### Tujuan Tugas
Teks tentang arti rekayasa dan teknik memuat definisi rekayasa menurut KBBI, yang menyebut beberapa hal yang dioperasikan secara ekonomis dan efisien. Sebutkan semua hal tersebut.

### Teks Sumber
Arti kata rekayasa dalam Kamus Besar Bahasa Indonesia (KBBI) adalah re.ka.ya.sa [n] (1) penerapan kaidah-kaidah ilmu dl pelaksanaan (spt perancangan, pembuatan konstruksi, serta pengoperasian kerangka, peralatan, dan sistem yg ekonomis dan efisien); rencana jahat atau persekongkolan untuk merugikan dsb pihak lain: ia menjadi terdakwa krn — yg dilakukan tetangganya[1].
Menurut Kamus Besar Bahasa Indonesia (KBBI), arti kata teknik adalah pengetahuan dan kepandaian membuat sesuatu yang berkenaan dengan hasil industri (bangunan, mesin). Contoh: Sekolah teknik, ahli teknik. Arti lainnya dari teknik adalah cara (kepandaian dan sebagainya) membuat atau melakukan sesuatu yang berhubungan dengan seni[2].
Menurut sejarahnya, banyak para ahli yang meyakini kemampuan rekayasa manusia sudah tertanam secara "alami". Hal ini ditandai dengan kemampuan manusia purba untuk membuat peralatan peralatan dari batu. Dengan kata lain teknik pada mulanya didasari dengan trial and error untuk menciptakan alat untuk mempermudah kehidupan manusia. Seiring dengan berjalannya waktu, ilmu pengetahuan mulai berkembang, dan mulai mengubah cara pandang manusia terhadap bagaimana alam bekerja. Perkembangan ilmu pengetahuan ini lah yang kemudian mengubah cara teknik bekerja hingga seperti sekarang ini. Orang tidak lagi begitu mengandalkan trial and error dalam menciptakan atau mendesain peralatan, melainkan lebih mengutamakan ilmu pengetahuan sebagai dasar dalam mendesain.
Abad Teknik suatu Keharusan Sejarah
Apa pun yang terjadi, disebabkan oleh dinamika
internal Teknikalisme, sekali suatu Abad Teknik tersembulkan di suatu
tempat, tidaklah mungkin lagi bagi tempat lain untuk juga menyembulkannya.

Entri data yang tersimpan:

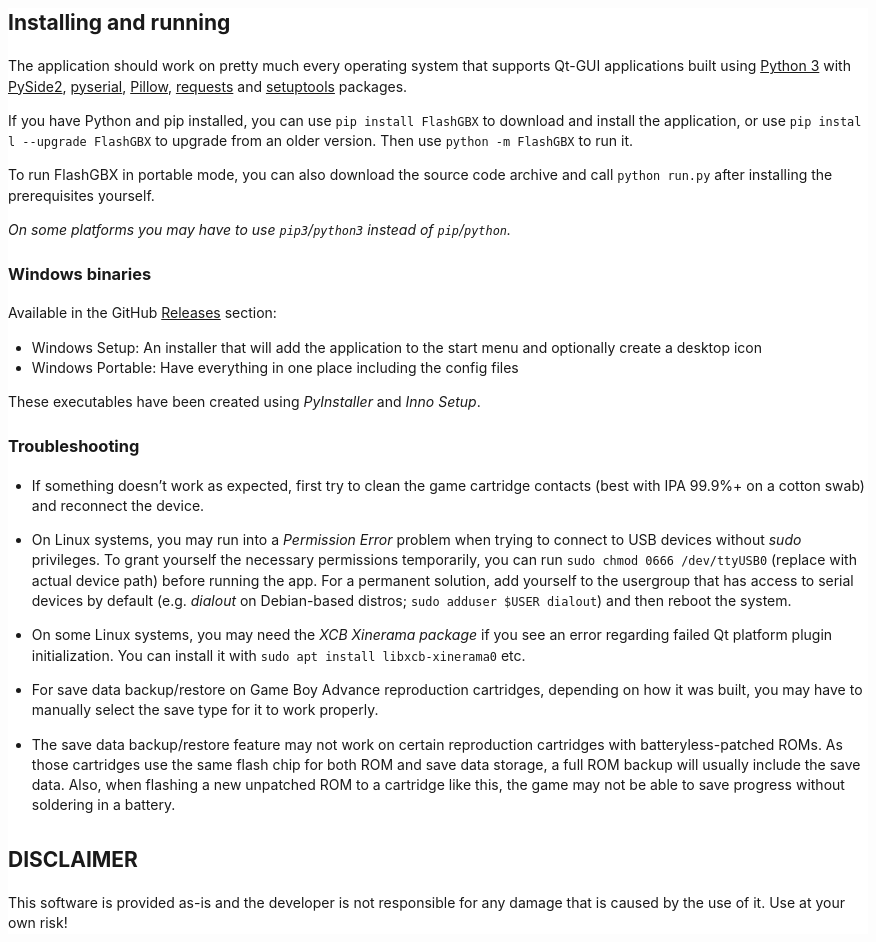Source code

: ## Installing and running

The application should work on pretty much every operating system that supports Qt-GUI applications built using [Python 3](https://www.python.org/downloads/) with [PySide2](https://pypi.org/project/PySide2/), [pyserial](https://pypi.org/project/pyserial/), [Pillow](https://pypi.org/project/Pillow/), [requests](https://pypi.org/project/requests/) and [setuptools](https://pypi.org/project/setuptools/) packages.

If you have Python and pip installed, you can use `pip install FlashGBX` to download and install the application, or use `pip install --upgrade FlashGBX` to upgrade from an older version. Then use `python -m FlashGBX` to run it.

To run FlashGBX in portable mode, you can also download the source code archive and call `python run.py` after installing the prerequisites yourself.

*On some platforms you may have to use `pip3`/`python3` instead of `pip`/`python`.*

### Windows binaries

Available in the GitHub [Releases](https://github.com/lesserkuma/FlashGBX/releases) section:

* Windows Setup: An installer that will add the application to the start menu and optionally create a desktop icon
* Windows Portable: Have everything in one place including the config files

These executables have been created using *PyInstaller* and *Inno Setup*.

### Troubleshooting

* If something doesn’t work as expected, first try to clean the game cartridge contacts (best with IPA 99.9%+ on a cotton swab) and reconnect the device.

* On Linux systems, you may run into a *Permission Error* problem when trying to connect to USB devices without *sudo* privileges. To grant yourself the necessary permissions temporarily, you can run `sudo chmod 0666 /dev/ttyUSB0` (replace with actual device path) before running the app. For a permanent solution, add yourself to the usergroup that has access to serial devices by default (e.g. *dialout* on Debian-based distros; `sudo adduser $USER dialout`) and then reboot the system.

* On some Linux systems, you may need the *XCB Xinerama package* if you see an error regarding failed Qt platform plugin initialization. You can install it with `sudo apt install libxcb-xinerama0` etc.

* For save data backup/restore on Game Boy Advance reproduction cartridges, depending on how it was built, you may have to manually select the save type for it to work properly.

* The save data backup/restore feature may not work on certain reproduction cartridges with batteryless-patched ROMs. As those cartridges use the same flash chip for both ROM and save data storage, a full ROM backup will usually include the save data. Also, when flashing a new unpatched ROM to a cartridge like this, the game may not be able to save progress without soldering in a battery.

## DISCLAIMER

This software is provided as-is and the developer is not responsible for any damage that is caused by the use of it. Use at your own risk!
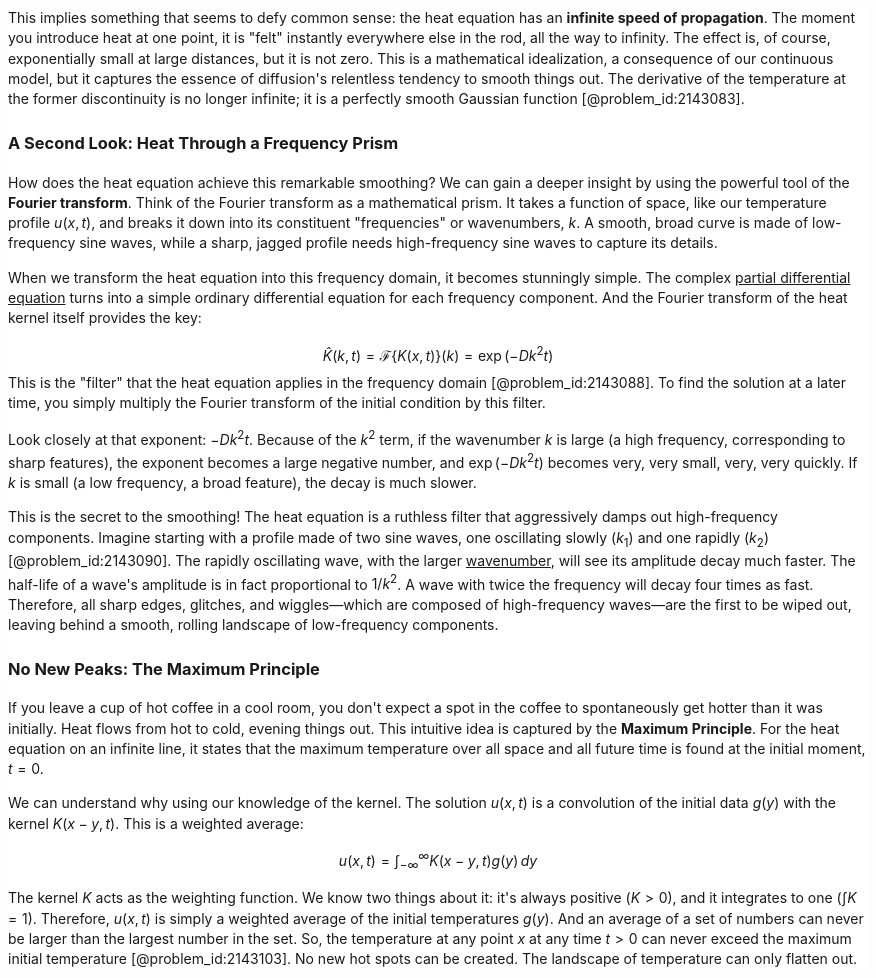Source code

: This implies something that seems to defy common sense: the heat equation has an **infinite speed of propagation**. The moment you introduce heat at one point, it is "felt" instantly everywhere else in the rod, all the way to infinity. The effect is, of course, exponentially small at large distances, but it is not zero. This is a mathematical idealization, a consequence of our continuous model, but it captures the essence of diffusion's relentless tendency to smooth things out. The derivative of the temperature at the former discontinuity is no longer infinite; it is a perfectly smooth Gaussian function [@problem_id:2143083].

### A Second Look: Heat Through a Frequency Prism

How does the heat equation achieve this remarkable smoothing? We can gain a deeper insight by using the powerful tool of the **Fourier transform**. Think of the Fourier transform as a mathematical prism. It takes a function of space, like our temperature profile $u(x,t)$, and breaks it down into its constituent "frequencies" or wavenumbers, $k$. A smooth, broad curve is made of low-frequency sine waves, while a sharp, jagged profile needs high-frequency sine waves to capture its details.

When we transform the heat equation into this frequency domain, it becomes stunningly simple. The complex [partial differential equation](@article_id:140838) turns into a simple ordinary differential equation for each frequency component. And the Fourier transform of the heat kernel itself provides the key:

$$ \hat{K}(k,t) = \mathcal{F}\left\{K(x,t)\right\}(k) = \exp(-Dk^2t) $$
This is the "filter" that the heat equation applies in the frequency domain [@problem_id:2143088]. To find the solution at a later time, you simply multiply the Fourier transform of the initial condition by this filter.

Look closely at that exponent: $-Dk^2t$. Because of the $k^2$ term, if the wavenumber $k$ is large (a high frequency, corresponding to sharp features), the exponent becomes a large negative number, and $\exp(-Dk^2t)$ becomes very, very small, very, very quickly. If $k$ is small (a low frequency, a broad feature), the decay is much slower.

This is the secret to the smoothing! The heat equation is a ruthless filter that aggressively damps out high-frequency components. Imagine starting with a profile made of two sine waves, one oscillating slowly ($k_1$) and one rapidly ($k_2$) [@problem_id:2143090]. The rapidly oscillating wave, with the larger [wavenumber](@article_id:171958), will see its amplitude decay much faster. The half-life of a wave's amplitude is in fact proportional to $1/k^2$. A wave with twice the frequency will decay four times as fast. Therefore, all sharp edges, glitches, and wiggles—which are composed of high-frequency waves—are the first to be wiped out, leaving behind a smooth, rolling landscape of low-frequency components.

### No New Peaks: The Maximum Principle

If you leave a cup of hot coffee in a cool room, you don't expect a spot in the coffee to spontaneously get hotter than it was initially. Heat flows from hot to cold, evening things out. This intuitive idea is captured by the **Maximum Principle**. For the heat equation on an infinite line, it states that the maximum temperature over all space and all future time is found at the initial moment, $t=0$.

We can understand why using our knowledge of the kernel. The solution $u(x,t)$ is a convolution of the initial data $g(y)$ with the kernel $K(x-y, t)$. This is a weighted average:

$$ u(x,t) = \int_{-\infty}^{\infty} K(x-y, t) g(y) \, dy $$

The kernel $K$ acts as the weighting function. We know two things about it: it's always positive ($K > 0$), and it integrates to one ($\int K = 1$). Therefore, $u(x,t)$ is simply a weighted average of the initial temperatures $g(y)$. And an average of a set of numbers can never be larger than the largest number in the set. So, the temperature at any point $x$ at any time $t>0$ can never exceed the maximum initial temperature [@problem_id:2143103]. No new hot spots can be created. The landscape of temperature can only flatten out.
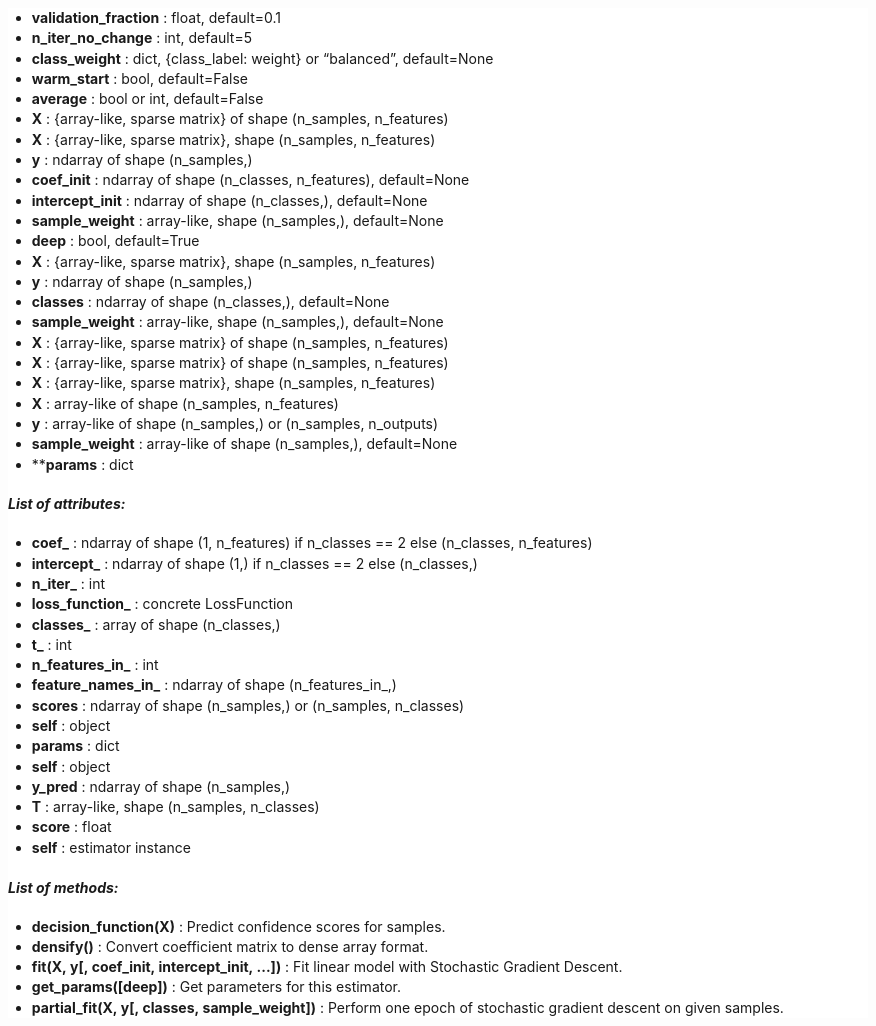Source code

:   - **validation_fraction** : float, default=0.1
  - **n_iter_no_change** : int, default=5
  - **class_weight** : dict, {class_label: weight} or “balanced”, default=None
  - **warm_start** : bool, default=False
  - **average** : bool or int, default=False
  - **X** : {array-like, sparse matrix} of shape (n_samples, n_features)
  - **X** : {array-like, sparse matrix}, shape (n_samples, n_features)
  - **y** : ndarray of shape (n_samples,)
  - **coef_init** : ndarray of shape (n_classes, n_features), default=None
  - **intercept_init** : ndarray of shape (n_classes,), default=None
  - **sample_weight** : array-like, shape (n_samples,), default=None
  - **deep** : bool, default=True
  - **X** : {array-like, sparse matrix}, shape (n_samples, n_features)
  - **y** : ndarray of shape (n_samples,)
  - **classes** : ndarray of shape (n_classes,), default=None
  - **sample_weight** : array-like, shape (n_samples,), default=None
  - **X** : {array-like, sparse matrix} of shape (n_samples, n_features)
  - **X** : {array-like, sparse matrix} of shape (n_samples, n_features)
  - **X** : {array-like, sparse matrix}, shape (n_samples, n_features)
  - **X** : array-like of shape (n_samples, n_features)
  - **y** : array-like of shape (n_samples,) or (n_samples, n_outputs)
  - **sample_weight** : array-like of shape (n_samples,), default=None
  - ****params** : dict

  #### *List of attributes:*
  - **coef_** : ndarray of shape (1, n_features) if n_classes == 2 else             (n_classes, n_features)
  - **intercept_** : ndarray of shape (1,) if n_classes == 2 else (n_classes,)
  - **n_iter_** : int
  - **loss_function_** : concrete LossFunction
  - **classes_** : array of shape (n_classes,)
  - **t_** : int
  - **n_features_in_** : int
  - **feature_names_in_** : ndarray of shape (n_features_in_,)
  - **scores** : ndarray of shape (n_samples,) or (n_samples, n_classes)
  - **self** : object
  - **params** : dict
  - **self** : object
  - **y_pred** : ndarray of shape (n_samples,)
  - **T** : array-like, shape (n_samples, n_classes)
  - **score** : float
  - **self** : estimator instance

  #### *List of methods:*
  - **decision_function(X)** : Predict confidence scores for samples.
  - **densify()** : Convert coefficient matrix to dense array format.
  - **fit(X, y[, coef_init, intercept_init, ...])** : Fit linear model with Stochastic Gradient Descent.
  - **get_params([deep])** : Get parameters for this estimator.
  - **partial_fit(X, y[, classes, sample_weight])** : Perform one epoch of stochastic gradient descent on given samples.
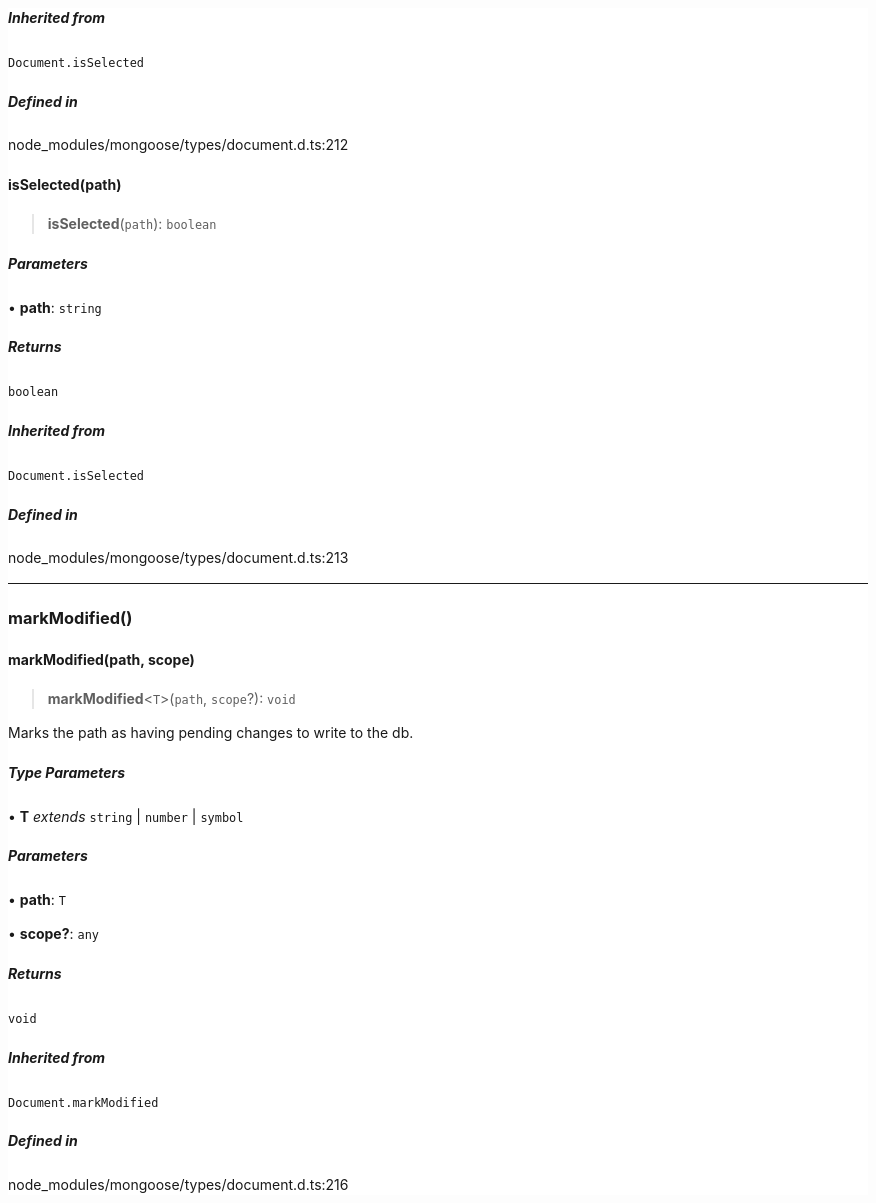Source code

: ##### Inherited from

`Document.isSelected`

##### Defined in

node_modules/mongoose/types/document.d.ts:212

#### isSelected(path)

> **isSelected**(`path`): `boolean`

##### Parameters

• **path**: `string`

##### Returns

`boolean`

##### Inherited from

`Document.isSelected`

##### Defined in

node_modules/mongoose/types/document.d.ts:213

---

### markModified()

#### markModified(path, scope)

> **markModified**\<`T`\>(`path`, `scope`?): `void`

Marks the path as having pending changes to write to the db.

##### Type Parameters

• **T** _extends_ `string` \| `number` \| `symbol`

##### Parameters

• **path**: `T`

• **scope?**: `any`

##### Returns

`void`

##### Inherited from

`Document.markModified`

##### Defined in

node_modules/mongoose/types/document.d.ts:216
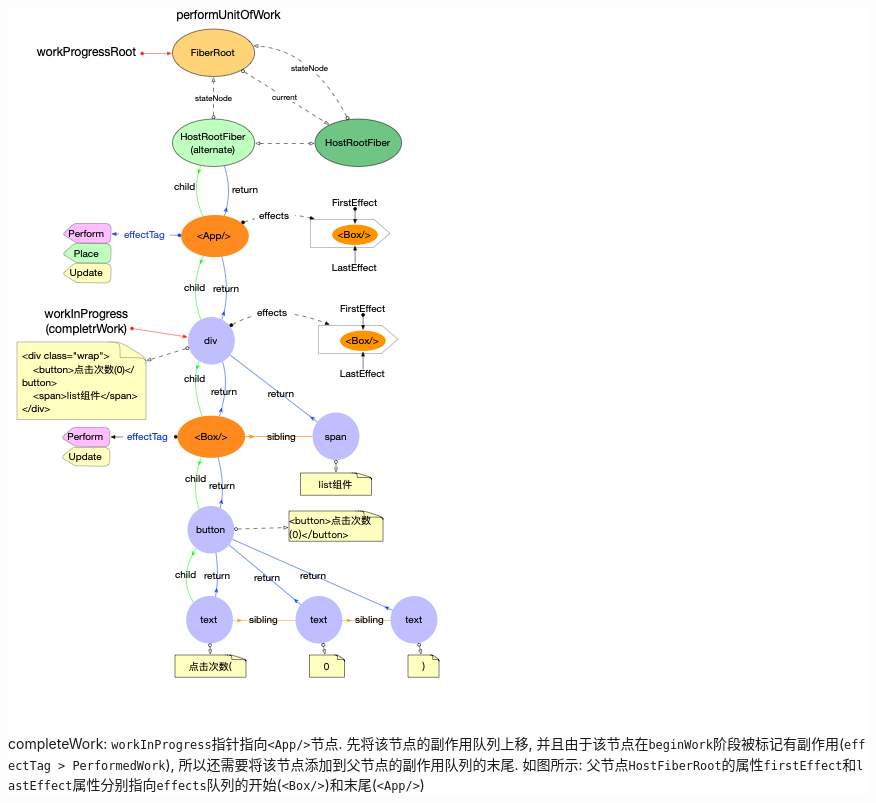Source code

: ![](../snapshots/first-render-performunitofwork-09.png)

completeWork: `workInProgress`指针指向`<App/>`节点. 先将该节点的副作用队列上移, 并且由于该节点在`beginWork`阶段被标记有副作用(`effectTag > PerformedWork`), 所以还需要将该节点添加到父节点的副作用队列的末尾. 如图所示: 父节点`HostFiberRoot`的属性`firstEffect`和`lastEffect`属性分别指向`effects`队列的开始(`<Box/>`)和末尾(`<App/>`)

### Kotak Jawaban
kerangka, peralatan, sistem